His parents started Dutch's Greenhouse in south Wichita decades ago and now he and his brother own it. Spring is when nurseries make their money.
As late April beckons, Dutch's and other local greenhouses and nurseries are still waiting for spring to arrive.
"It’s been a challenge," DeRee said Friday . "It’s been more than a challenge.
"I’ve got to be honest with you: I grew up in this business. ... I've never seen one start this late."
While Wichita hasn't seen the snow much of the rest of the state has this April, cold temperatures have still forced gardening businesses to bring in vulnerable plants and delay bringing others outdoors for customers to look over.
"It has slowed business down some," said Tiffany Sabaj, assistant manager at the Johnson's Garden Centers near 21st and Woodlawn. "People are scared to buy their plants."
The cold, chilly weather in southern Kansas has also wrecked plans for numerous outdoor events. Among the casualties earlier this month was the Support Local Law Enforcement Parade, which was pushed back until next month.
Several more events planned for this Saturday — some of which have already been postponed once — have been called off due to the rainy, chilly conditions anticipated.
They include the Outdoor Kansas for Kids Day and the Play Healthy ICT events, both at O.J. Watson Park. The 25th Annual Family Carnival planned for Saturday afternoon on the campus of Wichita State has been pushed back to April 28.
The city's downtown clean-up planned for Saturday has also been canceled.
The Cars and Coffee event at The Alley has been postponed, and Andover Central's outdoor "Rumble in the Jungle" has been delayed until May.
Several sporting events in the region have been postponed. The outdoor vintage market scheduled for Saturday at Paramount Antique Mall on West Highway 54 has been canceled, too.
The Bark in the Park planned for Saturday in Newton has been postponed until May 12.
I think every year has its own hurdle or two," said Carin Sander, who is the grower at Hillside Feed and Seed. "We’ll take this over years that it just stays cloudy and rainy.
"When it's cloudy and rainy, people don't like to shop in that weather and the plants get restless."
Restless plants start growing in their temporary containers or wilt and lose their appeal.

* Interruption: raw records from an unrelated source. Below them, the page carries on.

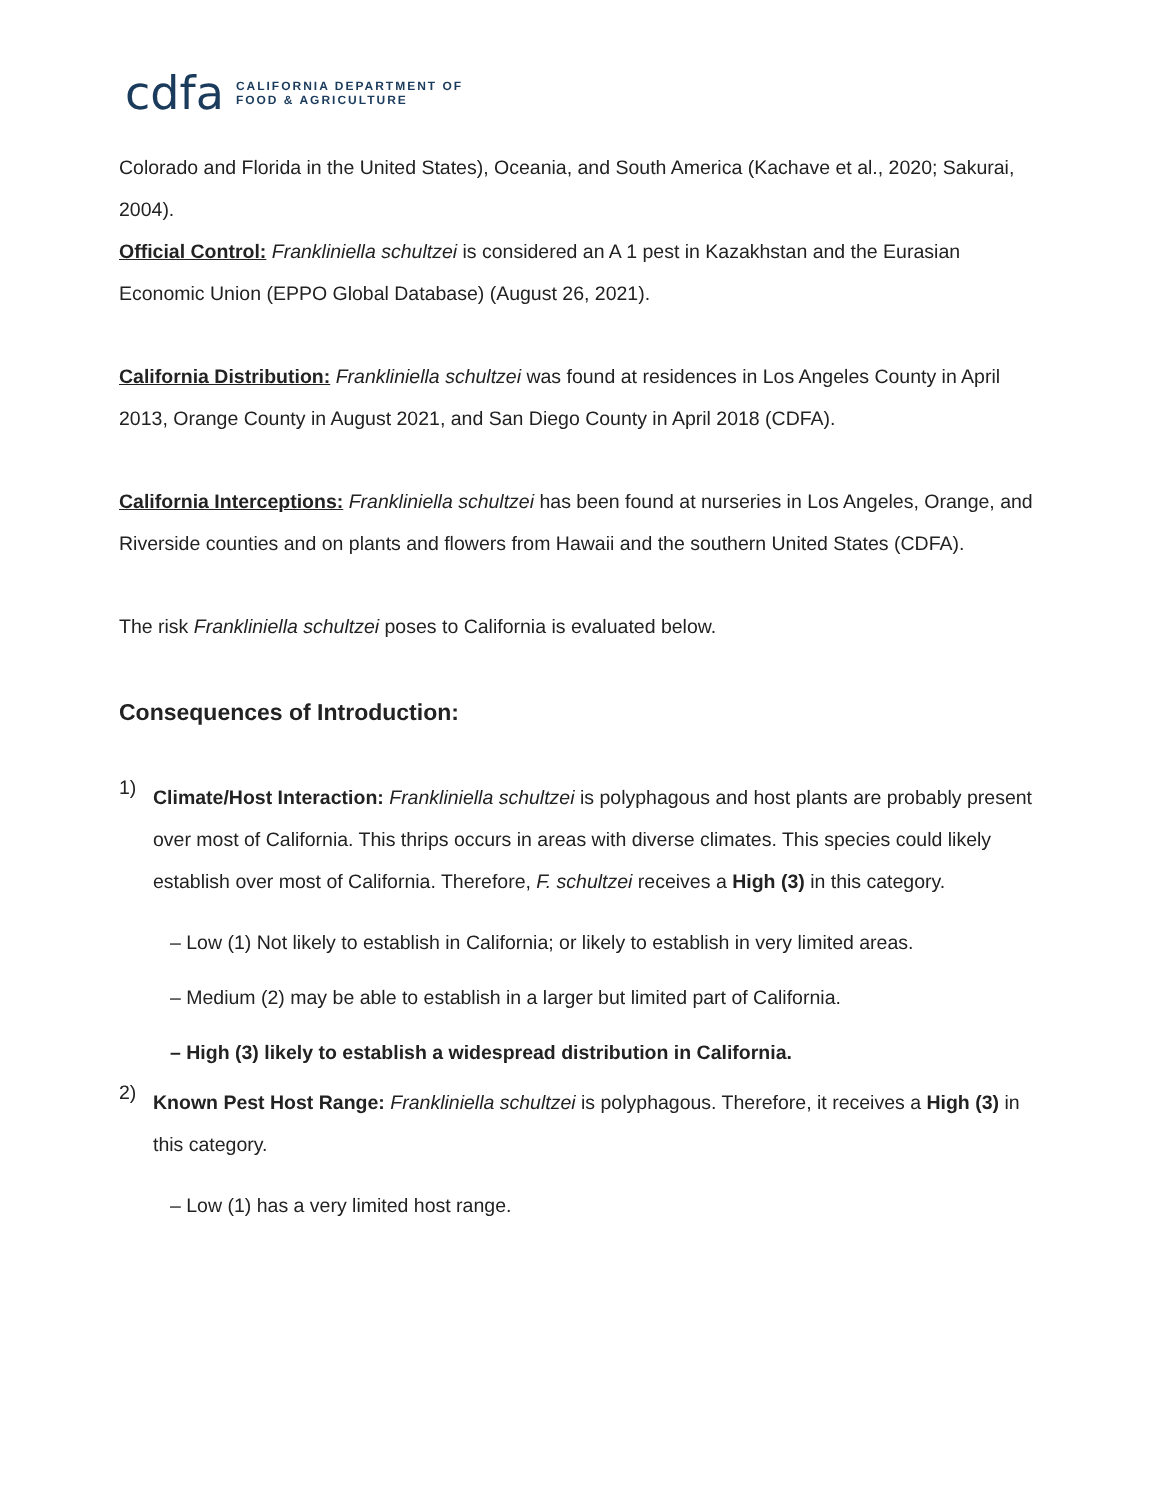cdfa CALIFORNIA DEPARTMENT OF
FOOD & AGRICULTURE
Colorado and Florida in the United States), Oceania, and South America (Kachave et al., 2020; Sakurai, 2004).
Official Control: Frankliniella schultzei is considered an A 1 pest in Kazakhstan and the Eurasian Economic Union (EPPO Global Database) (August 26, 2021).
California Distribution: Frankliniella schultzei was found at residences in Los Angeles County in April 2013, Orange County in August 2021, and San Diego County in April 2018 (CDFA).
California Interceptions: Frankliniella schultzei has been found at nurseries in Los Angeles, Orange, and Riverside counties and on plants and flowers from Hawaii and the southern United States (CDFA).
The risk Frankliniella schultzei poses to California is evaluated below.
Consequences of Introduction:
1)
Climate/Host Interaction: Frankliniella schultzei is polyphagous and host plants are probably present over most of California. This thrips occurs in areas with diverse climates. This species could likely establish over most of California. Therefore, F. schultzei receives a High (3) in this category.
– Low (1) Not likely to establish in California; or likely to establish in very limited areas.
– Medium (2) may be able to establish in a larger but limited part of California.
– High (3) likely to establish a widespread distribution in California.
2)
Known Pest Host Range: Frankliniella schultzei is polyphagous. Therefore, it receives a High (3) in this category.
– Low (1) has a very limited host range.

The cold start to this spring "is definitely affecting us," Sander said. "The sheer effort we have to put into covering things and moving things in for the night, plus extra expenses for extra heat ...."
"Many of us have prepurchased goods on credit," she said. "Most of those are 'May terms'" — meaning they'll be paid for in May after the spring buying surge.
But there's been no buying surge because folks are waiting for warm weather to arrive.
DeRee, for one, remains optimistic.
"This week, it's actually finally starting to pick up," he said. "We’ve had a lot of folks come in and look around and say 'Don't worry, we'll be back.'
"We’re optimistic that it will still play out."
While they're waiting for warmer weather to arrive, gardeners should do all the prep work they can, nursery officials say.
That may mean amending garden soil or applying fertilizer or otherwise preparing the soil for planting.
"I would probably tell them to try to free up their schedule and try not to cram in everything on the weekend," Sander said. "It always seems like it’s a nice day during the week."